* **What to work on**
Word for word, give the records again, dropping any picture they hold.
======== Available data ========
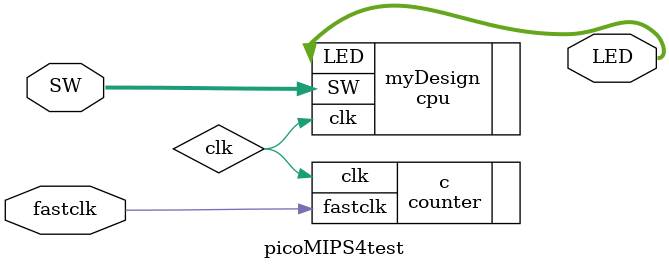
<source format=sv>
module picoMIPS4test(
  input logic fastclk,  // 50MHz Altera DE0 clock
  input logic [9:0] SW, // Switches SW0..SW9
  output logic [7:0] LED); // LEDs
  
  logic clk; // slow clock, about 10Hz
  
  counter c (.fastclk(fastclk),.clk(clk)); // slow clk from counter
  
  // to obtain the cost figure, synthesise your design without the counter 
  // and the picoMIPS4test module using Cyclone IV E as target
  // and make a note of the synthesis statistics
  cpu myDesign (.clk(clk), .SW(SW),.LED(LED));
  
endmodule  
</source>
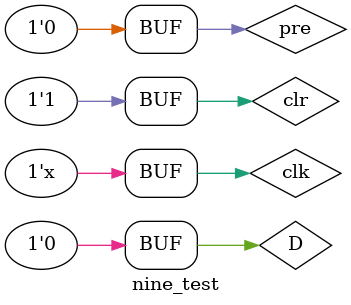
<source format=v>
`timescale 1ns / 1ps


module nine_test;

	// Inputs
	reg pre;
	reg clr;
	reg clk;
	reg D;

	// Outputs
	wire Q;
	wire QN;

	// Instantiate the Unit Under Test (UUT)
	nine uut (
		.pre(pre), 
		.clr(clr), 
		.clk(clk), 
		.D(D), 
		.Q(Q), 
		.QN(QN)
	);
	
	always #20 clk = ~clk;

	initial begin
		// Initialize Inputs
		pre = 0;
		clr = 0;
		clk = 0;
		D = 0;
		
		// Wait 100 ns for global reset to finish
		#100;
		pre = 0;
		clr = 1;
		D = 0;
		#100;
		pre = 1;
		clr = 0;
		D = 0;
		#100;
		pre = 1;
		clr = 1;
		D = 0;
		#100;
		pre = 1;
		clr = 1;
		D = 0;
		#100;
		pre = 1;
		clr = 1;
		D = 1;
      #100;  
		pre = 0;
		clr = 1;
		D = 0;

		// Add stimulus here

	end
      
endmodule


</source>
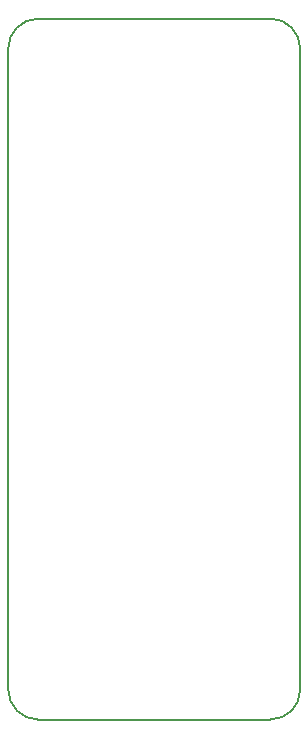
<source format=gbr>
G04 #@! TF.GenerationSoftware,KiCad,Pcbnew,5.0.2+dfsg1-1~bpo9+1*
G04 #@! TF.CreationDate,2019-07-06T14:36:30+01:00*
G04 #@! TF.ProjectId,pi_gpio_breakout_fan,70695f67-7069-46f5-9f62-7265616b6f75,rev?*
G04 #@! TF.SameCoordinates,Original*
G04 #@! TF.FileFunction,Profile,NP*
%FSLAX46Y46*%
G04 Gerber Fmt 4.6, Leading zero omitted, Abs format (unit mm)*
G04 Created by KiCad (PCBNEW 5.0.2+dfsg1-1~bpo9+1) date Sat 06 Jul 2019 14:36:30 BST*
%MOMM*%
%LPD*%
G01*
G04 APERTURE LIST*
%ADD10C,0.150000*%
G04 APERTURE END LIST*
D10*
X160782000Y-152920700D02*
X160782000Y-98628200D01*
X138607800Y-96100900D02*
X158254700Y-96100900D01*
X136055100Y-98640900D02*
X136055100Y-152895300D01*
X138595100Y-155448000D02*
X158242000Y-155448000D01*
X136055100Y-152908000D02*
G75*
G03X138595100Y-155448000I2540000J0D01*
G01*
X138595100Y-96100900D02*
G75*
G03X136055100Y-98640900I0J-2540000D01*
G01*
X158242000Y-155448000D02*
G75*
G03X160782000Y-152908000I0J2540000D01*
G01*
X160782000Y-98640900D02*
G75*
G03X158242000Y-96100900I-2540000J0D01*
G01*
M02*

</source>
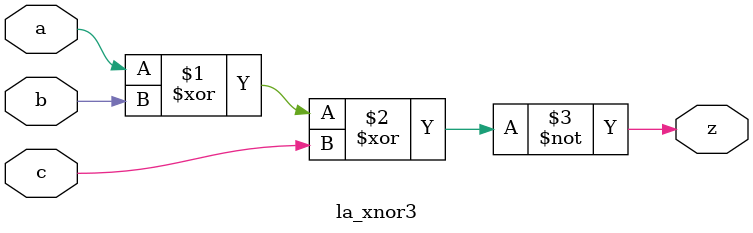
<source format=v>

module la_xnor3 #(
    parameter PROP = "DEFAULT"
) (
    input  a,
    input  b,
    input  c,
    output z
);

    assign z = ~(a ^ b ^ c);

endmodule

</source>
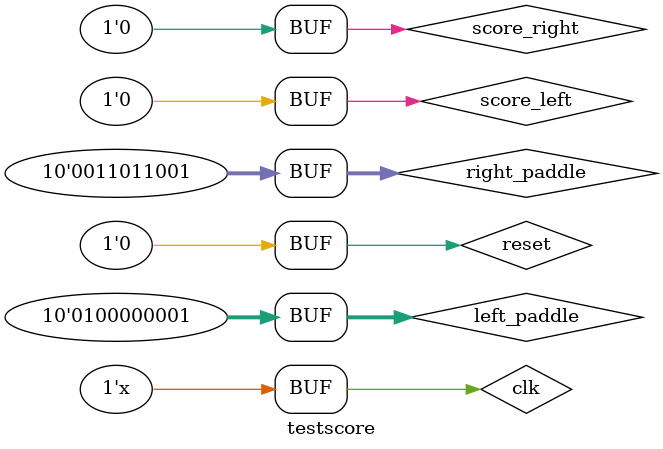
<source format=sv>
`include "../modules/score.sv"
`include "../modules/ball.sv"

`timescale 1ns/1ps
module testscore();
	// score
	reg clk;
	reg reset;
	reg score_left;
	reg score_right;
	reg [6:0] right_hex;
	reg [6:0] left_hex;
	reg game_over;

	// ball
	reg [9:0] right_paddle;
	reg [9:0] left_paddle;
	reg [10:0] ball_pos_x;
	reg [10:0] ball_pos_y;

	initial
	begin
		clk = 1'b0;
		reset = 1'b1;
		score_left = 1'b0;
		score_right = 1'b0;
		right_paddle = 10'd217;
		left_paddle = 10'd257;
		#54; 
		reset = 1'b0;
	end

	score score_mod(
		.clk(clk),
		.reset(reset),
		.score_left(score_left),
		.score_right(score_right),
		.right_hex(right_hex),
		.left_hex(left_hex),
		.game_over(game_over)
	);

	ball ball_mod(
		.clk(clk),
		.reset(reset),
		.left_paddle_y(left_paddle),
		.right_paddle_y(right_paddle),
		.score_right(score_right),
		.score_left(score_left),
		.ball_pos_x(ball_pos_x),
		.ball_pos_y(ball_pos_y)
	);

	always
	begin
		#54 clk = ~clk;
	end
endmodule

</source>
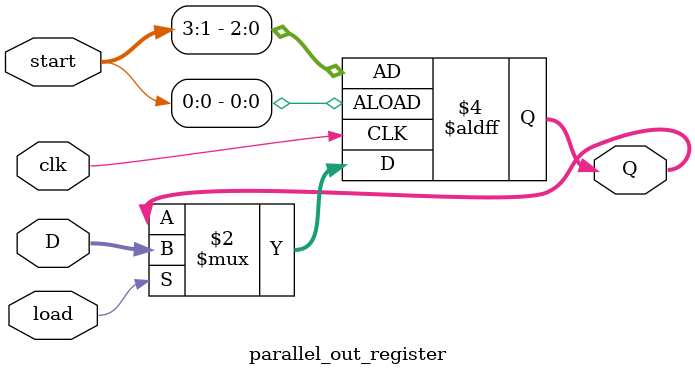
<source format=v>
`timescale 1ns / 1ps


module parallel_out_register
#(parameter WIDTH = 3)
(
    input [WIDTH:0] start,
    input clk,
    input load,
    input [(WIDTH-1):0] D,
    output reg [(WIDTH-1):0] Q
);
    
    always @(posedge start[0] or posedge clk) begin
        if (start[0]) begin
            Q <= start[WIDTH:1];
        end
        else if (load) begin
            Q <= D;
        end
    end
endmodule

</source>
========
* **Response**
<source format=sv>
module picoMIPS4test(
  input logic fastclk,  // 50MHz Altera DE0 clock
  input logic [9:0] SW, // Switches SW0..SW9
  output logic [7:0] LED); // LEDs
  
  logic clk; // slow clock, about 10Hz
  
  counter c (.fastclk(fastclk),.clk(clk)); // slow clk from counter
  
  // to obtain the cost figure, synthesise your design without the counter 
  // and the picoMIPS4test module using Cyclone IV E as target
  // and make a note of the synthesis statistics
  cpu myDesign (.clk(clk), .SW(SW),.LED(LED));
  
endmodule  
</source>
<source format=v>
`timescale 1ns / 1ps


module nine_test;

	// Inputs
	reg pre;
	reg clr;
	reg clk;
	reg D;

	// Outputs
	wire Q;
	wire QN;

	// Instantiate the Unit Under Test (UUT)
	nine uut (
		.pre(pre), 
		.clr(clr), 
		.clk(clk), 
		.D(D), 
		.Q(Q), 
		.QN(QN)
	);
	
	always #20 clk = ~clk;

	initial begin
		// Initialize Inputs
		pre = 0;
		clr = 0;
		clk = 0;
		D = 0;
		
		// Wait 100 ns for global reset to finish
		#100;
		pre = 0;
		clr = 1;
		D = 0;
		#100;
		pre = 1;
		clr = 0;
		D = 0;
		#100;
		pre = 1;
		clr = 1;
		D = 0;
		#100;
		pre = 1;
		clr = 1;
		D = 0;
		#100;
		pre = 1;
		clr = 1;
		D = 1;
      #100;  
		pre = 0;
		clr = 1;
		D = 0;

		// Add stimulus here

	end
      
endmodule


</source>
<source format=gbr>
G04 #@! TF.GenerationSoftware,KiCad,Pcbnew,5.0.2+dfsg1-1~bpo9+1*
G04 #@! TF.CreationDate,2019-07-06T14:36:30+01:00*
G04 #@! TF.ProjectId,pi_gpio_breakout_fan,70695f67-7069-46f5-9f62-7265616b6f75,rev?*
G04 #@! TF.SameCoordinates,Original*
G04 #@! TF.FileFunction,Profile,NP*
%FSLAX46Y46*%
G04 Gerber Fmt 4.6, Leading zero omitted, Abs format (unit mm)*
G04 Created by KiCad (PCBNEW 5.0.2+dfsg1-1~bpo9+1) date Sat 06 Jul 2019 14:36:30 BST*
%MOMM*%
%LPD*%
G01*
G04 APERTURE LIST*
%ADD10C,0.150000*%
G04 APERTURE END LIST*
D10*
X160782000Y-152920700D02*
X160782000Y-98628200D01*
X138607800Y-96100900D02*
X158254700Y-96100900D01*
X136055100Y-98640900D02*
X136055100Y-152895300D01*
X138595100Y-155448000D02*
X158242000Y-155448000D01*
X136055100Y-152908000D02*
G75*
G03X138595100Y-155448000I2540000J0D01*
G01*
X138595100Y-96100900D02*
G75*
G03X136055100Y-98640900I0J-2540000D01*
G01*
X158242000Y-155448000D02*
G75*
G03X160782000Y-152908000I0J2540000D01*
G01*
X160782000Y-98640900D02*
G75*
G03X158242000Y-96100900I-2540000J0D01*
G01*
M02*

</source>
<source format=v>

module la_xnor3 #(
    parameter PROP = "DEFAULT"
) (
    input  a,
    input  b,
    input  c,
    output z
);

    assign z = ~(a ^ b ^ c);

endmodule

</source>
<source format=sv>
`include "../modules/score.sv"
`include "../modules/ball.sv"

`timescale 1ns/1ps
module testscore();
	// score
	reg clk;
	reg reset;
	reg score_left;
	reg score_right;
	reg [6:0] right_hex;
	reg [6:0] left_hex;
	reg game_over;

	// ball
	reg [9:0] right_paddle;
	reg [9:0] left_paddle;
	reg [10:0] ball_pos_x;
	reg [10:0] ball_pos_y;

	initial
	begin
		clk = 1'b0;
		reset = 1'b1;
		score_left = 1'b0;
		score_right = 1'b0;
		right_paddle = 10'd217;
		left_paddle = 10'd257;
		#54; 
		reset = 1'b0;
	end

	score score_mod(
		.clk(clk),
		.reset(reset),
		.score_left(score_left),
		.score_right(score_right),
		.right_hex(right_hex),
		.left_hex(left_hex),
		.game_over(game_over)
	);

	ball ball_mod(
		.clk(clk),
		.reset(reset),
		.left_paddle_y(left_paddle),
		.right_paddle_y(right_paddle),
		.score_right(score_right),
		.score_left(score_left),
		.ball_pos_x(ball_pos_x),
		.ball_pos_y(ball_pos_y)
	);

	always
	begin
		#54 clk = ~clk;
	end
endmodule

</source>
<source format=v>
`timescale 1ns / 1ps


module parallel_out_register
#(parameter WIDTH = 3)
(
    input [WIDTH:0] start,
    input clk,
    input load,
    input [(WIDTH-1):0] D,
    output reg [(WIDTH-1):0] Q
);
    
    always @(posedge start[0] or posedge clk) begin
        if (start[0]) begin
            Q <= start[WIDTH:1];
        end
        else if (load) begin
            Q <= D;
        end
    end
endmodule

</source>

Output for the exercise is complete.